◆ Page extract ◆
---------------
Traffic interruption observed after NSX Tier-0-Gateway HA VIP failover from active to standby edge node
search cancel

Traffic interruption observed after NSX Tier-0-Gateway HA VIP failover from active to standby edge node

book

Article ID: 414391

calendar_today

Updated On:

Products

VMware NSX

Issue/Introduction

  • Traffic interruption is observed after NSX Tier-0 gateway HA VIP failover from active to standby edge node.
  • Traffic flow resumes automatically in approximately 20 minutes or less.
---------------
◆ What to do ◆
(a) Duplicate the part of the NSX failover article starting with "calendar_today" and going on through "minutes or less.".
(b) Answer these questions from the NSX failover article:
(i) What is the article ID?
(ii) Which product is listed?
(iii) How long does it take for traffic flow to resume automatically?
Answer from the NSX failover article alone.
---------------
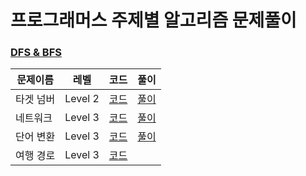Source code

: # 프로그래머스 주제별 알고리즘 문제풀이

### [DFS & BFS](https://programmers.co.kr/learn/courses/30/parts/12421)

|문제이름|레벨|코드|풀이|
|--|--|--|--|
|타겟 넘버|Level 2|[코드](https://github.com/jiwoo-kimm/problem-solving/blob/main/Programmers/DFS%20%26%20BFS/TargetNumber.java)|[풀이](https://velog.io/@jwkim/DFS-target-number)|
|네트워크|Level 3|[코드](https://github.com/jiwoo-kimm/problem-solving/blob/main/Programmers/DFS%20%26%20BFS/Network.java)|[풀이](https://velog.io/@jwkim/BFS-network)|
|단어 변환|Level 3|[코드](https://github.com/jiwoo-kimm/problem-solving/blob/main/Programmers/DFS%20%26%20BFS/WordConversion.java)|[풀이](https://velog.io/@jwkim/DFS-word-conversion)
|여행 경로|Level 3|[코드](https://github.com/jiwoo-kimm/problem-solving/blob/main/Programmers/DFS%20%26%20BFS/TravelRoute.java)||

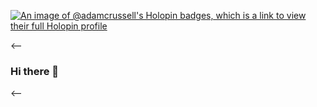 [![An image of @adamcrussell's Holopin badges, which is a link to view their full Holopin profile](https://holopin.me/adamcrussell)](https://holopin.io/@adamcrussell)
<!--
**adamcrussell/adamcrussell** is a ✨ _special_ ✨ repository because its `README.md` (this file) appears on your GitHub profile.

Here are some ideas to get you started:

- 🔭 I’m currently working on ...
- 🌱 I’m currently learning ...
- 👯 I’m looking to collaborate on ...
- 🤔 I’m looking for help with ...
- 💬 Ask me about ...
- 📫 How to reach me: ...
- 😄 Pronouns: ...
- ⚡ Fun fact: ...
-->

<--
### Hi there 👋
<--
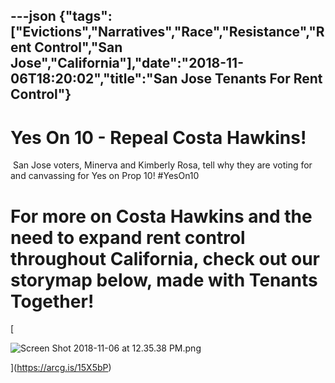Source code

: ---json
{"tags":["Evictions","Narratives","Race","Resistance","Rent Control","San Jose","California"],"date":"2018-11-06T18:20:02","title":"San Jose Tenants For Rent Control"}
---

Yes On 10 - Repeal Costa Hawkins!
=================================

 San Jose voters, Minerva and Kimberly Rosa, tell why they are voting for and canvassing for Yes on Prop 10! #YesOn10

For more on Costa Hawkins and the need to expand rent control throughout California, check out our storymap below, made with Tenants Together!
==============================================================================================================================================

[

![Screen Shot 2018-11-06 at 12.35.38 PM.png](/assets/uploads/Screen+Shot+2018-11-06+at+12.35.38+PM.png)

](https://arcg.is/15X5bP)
---------------
◆ Solutions in order ◆
(a)
calendar_today

Updated On:

Products

VMware NSX

Issue/Introduction

  • Traffic interruption is observed after NSX Tier-0 gateway HA VIP failover from active to standby edge node.
  • Traffic flow resumes automatically in approximately 20 minutes or less.

(b)
(i) 414391
(ii) VMware NSX
(iii) Approximately 20 minutes or less